Frithjof Stoud "F. S." Platou (21 August 1903 – 12 August 1980) was a Norwegian architect. He worked for the international architects Lars Backer and Erich Mendelsohn before he established his own architectural firm in Oslo. Among his most famous works are the Grand Hotel and the Kon-Tiki Museum, both in Oslo.

==Personal life==
Platou was born in Hamar to banker Gabriel Andreas Stoud Platou (1858–1911) and his wife, Ingeborg Sophie Falck (1864–1958). His only brother was Ragnar Stoud Platou, who later became a ship broker.

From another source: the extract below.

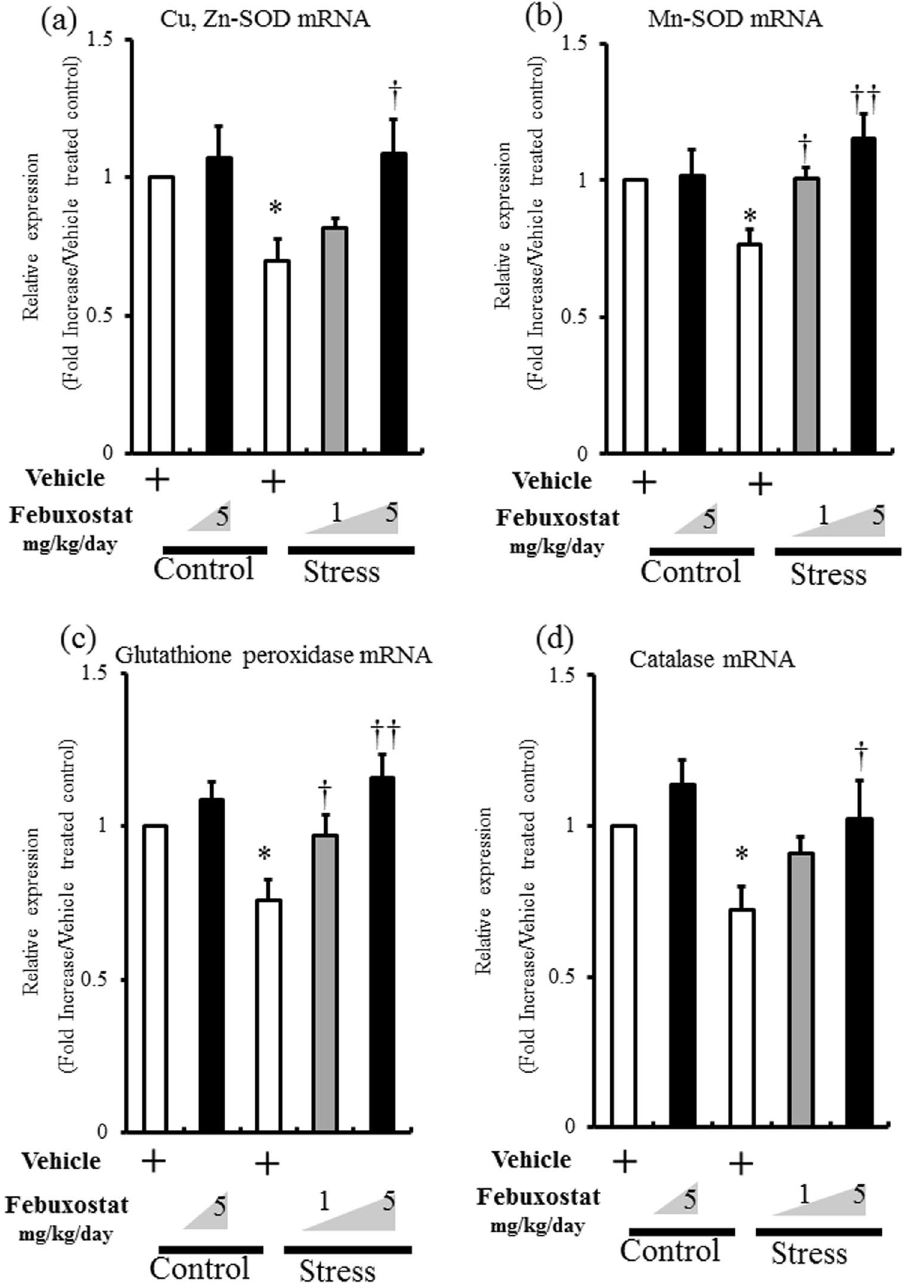
Figure 4. Febuxostat abrogates stress-induced decrease in antioxidant enzymes. The mRNA expression levels of antioxidant enzymes in inguinal adipose tissue of control mice treated with vehicle or febuxostat (5 mg/kg/ day), and stressed mice treated with vehicle or febuxostat (1 or 5 mg/kg/day) were analyzed by quantitative RT- PCR ( a–d ). Values are expressed relative to the vehicle-treated control mice. Data were analyzed by Student’s t-test and displayed as mean ± SD of 5–6 mice per group. ( a ) Cu, Zn-SOD mRNA expression in adipose tissue. * P < 0.02, compared with the vehicle-treated control mice, † P < 0.04, compared with the vehicle-treated stressed mice. ( b ) Mn-SOD mRNA expression in adipose tissue. * P < 0.04, compared with the vehicle-treated control mice, † P < 0.04 and †† P < 0.002, compared with the vehicle-treated stressed mice. ( c ) Glutathione peroxidase mRNA expression in adipose tissue. * P < 0.04, compared with the vehicle-treated control mice, † P < 0.04 and †† P < 0.002, compared with the vehicle-treated stressed mice. ( d ) Catalase mRNA expression in adipose tissue. * P < 0.01, compared with the vehicle-treated control mice, † P < 0.02, compared with the vehicle-treated stressed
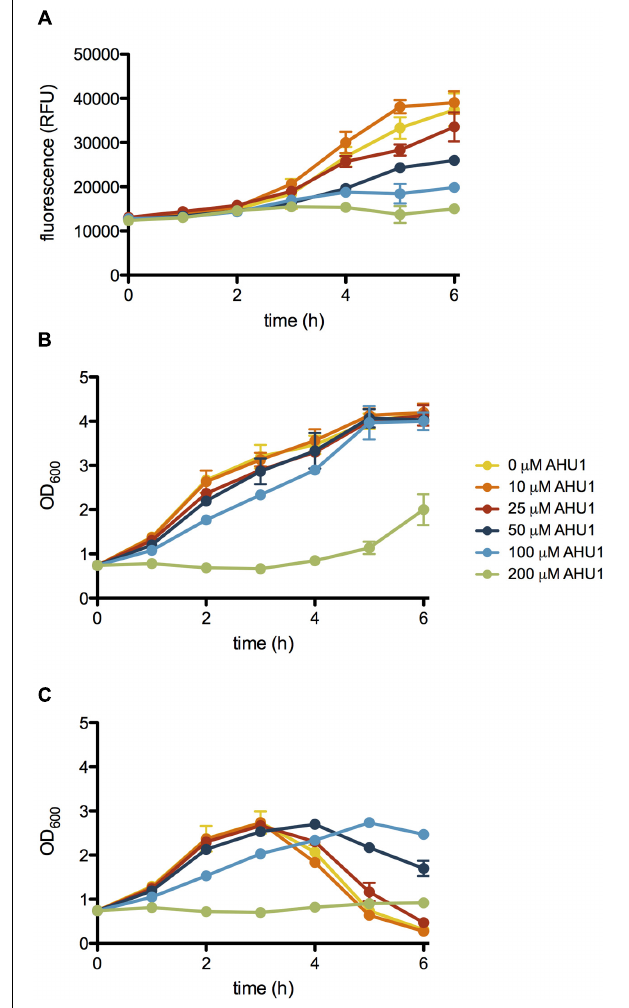
FIGURE 3 | Effect of AHU1 on stx2 ::GFP expression, growth rate and lysis of E. coli . ZAP0273 transformed with pNY16 was cultured in the presence of 25 − 200 µ M AHU1, and induced with 1 µ g/ml MMC. Expression of stx2 ::GFP expression was measured by fluorescence, and bacterial growth by OD 600 . (A) Inhibition of MMC-induced stx2 ::GFP expression by AHU1. (B) Effect of AHU1 on bacterial growth in the absence of MMC. (C) Inhibition of MMC-induced bacterial lysis by AHU1. Experiments were performed in triplicate, and data plotted as the mean with standard deviation from the mean displayed by error bars.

Platou was nephew of Christian Emil and Waldemar Stoud Platou, and cousin of Karen Platou.

In 1931, Platou married Aagot Jeanette Robsahm (1907–1956), a daughter of wholesaler Andreas Robsahm (1878–1949) and his wife, Aagot Manskow (1883–1970). Platou and Robsahm remained married until her death in 1956.

==Career==
In 1921, he took an examen artium in Hamar. He thereupon travelled to Switzerland where he studied architecture at Eidgenössische Technische Hochschule Zürich from 1922 to 1926. He also studied economics in London in 1925. Lars Backer thereafter employed him as assistant in Oslo. In 1929–30, Platou was employed by Erich Mendelsohn.

In 1930, Platou started his own architectural firm, which he named after himself. The Norwegian architects Otto Torgersen and Bernt Heiberg worked in his firm, which designed various functionalist buildings in Oslo. After the Second World War, the office was expanded with more architects, who designed many banking centers and enterprise buildings in Oslo. They also designed the Kon-Tiki Museum at Bygdøy and the headquarters of the Norwegian Association of Local and Regional Authorities at Vika in the Oslo city centre. After a fire in 1957, Platou designed a new building for the Grand Hotel in Oslo the following year. In 1971, his architectural firm was converted into a limited company. For many years, the firm performed major assignments abroad.

Platou was co-founder of the engineering, architecture and design firm Norconsult, and headed the company from 1963 to 1968. He also had honoraries in some other architectural organisations in Norway. He died on 12 August 1980.